October 19, 2003
Conference Paper

Dynamic Visualization of Transient Data Streams

Abstract

We introduce two dynamic visualization techniques using multi-dimensional scaling to analyze transient data streams such as newswires and remote sensing imagery. While the time-sensitive nature of these data streams requires immediate attention in many applications, the unpredictable and unbounded characteristics of this information can potentially overwhelm many scaling algorithms that require a full re-computation for every update. We present an adaptive visualization technique based on data stratification to ingest stream information adaptively when influx rate exceeds processing rate. We also describe an incremental visualization technique based on data fusion to project new information directly onto a visualization subspace spanned by the singular vectors of the previously processed neighboring data. The ultimate goal is to leverage the value of legacy and new information and minimize re-processing of the entire dataset in full resolution.
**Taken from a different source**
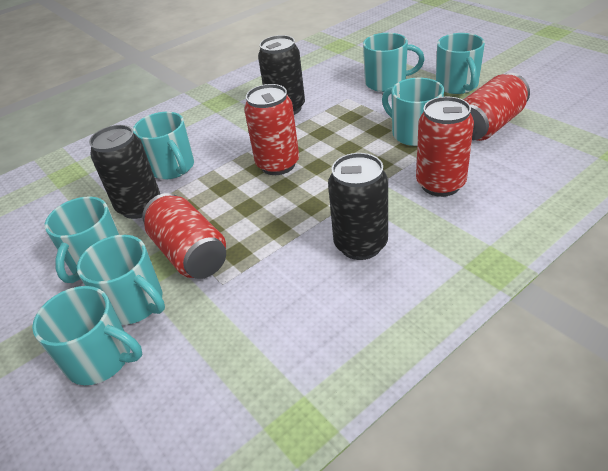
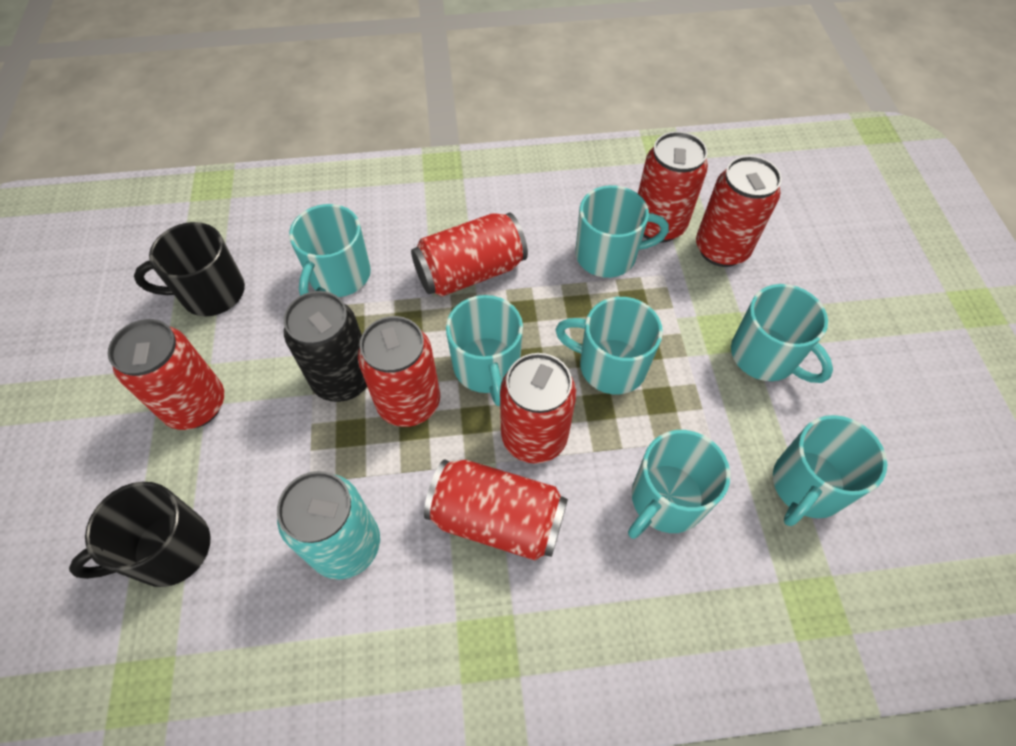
black can: 3 -> 1
black mug: 0 -> 2
red can: 4 -> 7
turquoise can: 0 -> 1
We demonstrate these dynamic visualization results using a newswire corpus and a remote sensing imagery sequence.

Revised: June 29, 2011 | Published: October 19, 2003

Citation

Wong P.C., H.P. Foote, D.R. Adams, W.E. Cowley, and J.J. Thomas. 2003. Dynamic Visualization of Transient Data Streams. In IEEE Symposium on Information Visualization 2003. INFOVIS 2003. Seattle, WA, October 19-21, 2003, 97-104. Piscataway, New Jersey:IEEE. PNNL-SA-38406.